Publié le 15/10/2018 par Nastasja Caneve / Catégorie: Critique

- CENDRILLON !!! Patati et patata, toute la journée, ça n'arrête pas. Faut faire le feu et la cuisine, la vaisselle, le ménage, le repassage, le lavage. C'est vraiment de l'esclavage ! Elle doit tout le temps travailler, sans jamais, jamais, s'arrêter...

- CENDRILLON !!! Une routine qui s'apparente fortement à celle de ces dames mises en scène par Agnès Lejeune et Gaëlle Hardy dans leur documentaire Au bonheur des dames ? : La vie à bras le corps. Les deux réalisatrices ont suivi le quotidien de "femmes de ménage", terme encore trop souvent employé, qui sont aujourd'hui plus de 165 000 employées dans le secteur des "Titres-Services".

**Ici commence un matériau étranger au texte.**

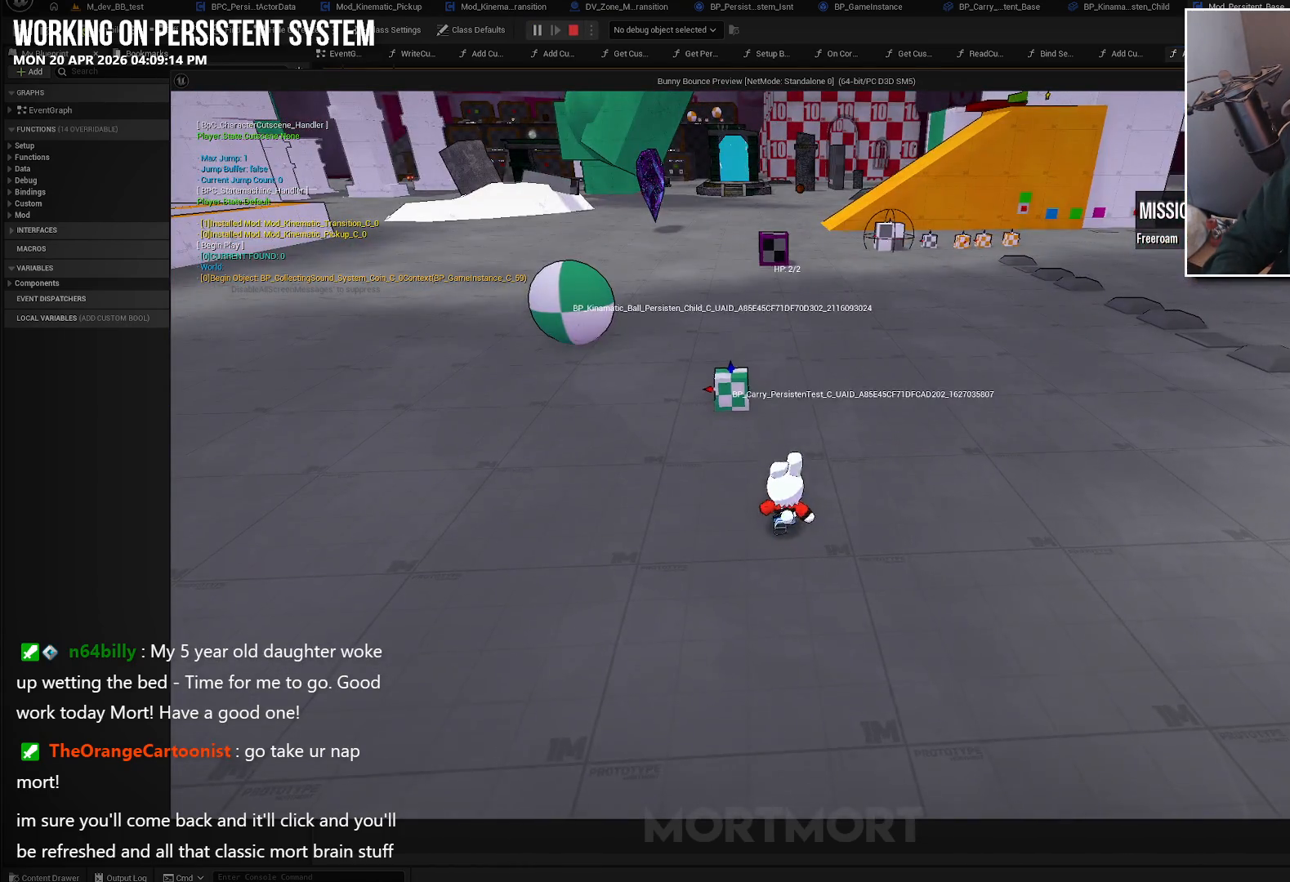
{"buttons": [], "left_stick": "up", "right_stick": "left", "events": [[483, "right_stick", "left"]]}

Alors que Zola, dans son roman éponyme, raconte le destin de Denise Badou qui subit la précarité de l'emploi lors de son expérience dans un grand magasin de prêt-à-porter féminin peuplé de vendeuses qui prennent un malin plaisir à se tirer dans les pattes, Agnès Lejeune et Gaëlle Hardy racontent le destin de ces femmes qui, tous les matins, s'en vont frotter le logis des autres.
Béatrice, Christel, Francine, Rosalie, Marie-Virginie, Laurence, Nermina, Sabine ont de 20 à 65 ans, des parcours de vie souvent chaotiques, des douleurs dans le dos, des antidouleurs dans l'estomac. Pour certaines, un choix. Pour beaucoup d'autres, une nécessité. Rares sont celles qui en font une vocation, la plupart, souvent des mères courages, ont été contraintes de choisir cette voie. Pour certaines, la tâche est devenue agréable, se convertissant en amies à l'oreille attentive de ceux, trop vieux, qui ne peuvent plus se baisser. Pour d'autres, c'est plus complexe. Pas payées, humiliées, rabrouées, certaines aides ménagères ne savent plus à qui se confier et jouissent désormais du système des Titres-Services qui leur offre enfin un vrai statut professionnel.
Le documentaire retrace le destin de ces héroïnes des temps modernes qui font ce que les autres ne veulent pas faire. Des petites souris qui passent sans laisser de traces pour nettoyer celles des autres. Un film choral où une dizaine de voix se mêlent, une dizaine de personnalités bien distinctes. Certaines ne se laissent plus faire, d'autres ont rejoint les syndicats pour faire valoir leurs droits, d'autres, plus farouches, n'osent pas encore. À quel prix ?
Au bonheur des damesUn travail harassant, qui détruit les corps. À petit feu. Encore trop dévalorisée, encore trop réservée aux femmes, cette profession mérite pourtant toute notre attention. Agnès Lejeune et Gaëlle Hardy s'immiscent dans ce quotidien, filmant les gestes répétitifs de ces fées du logis, qui répètent inlassablement la même danse sans broncher.
Même si elles bénéficient aujourd'hui d'un statut, même si elles ont des droits, ces femmes, encore de l'ombre, ne peuvent pas clamer haut et fort qu'elles sont aides ménagères sous peine d'être confrontées à des réactions condescendantes. Ce film fait d'elles des travailleuses hors pair, des voix à entendre, des femmes à défendre.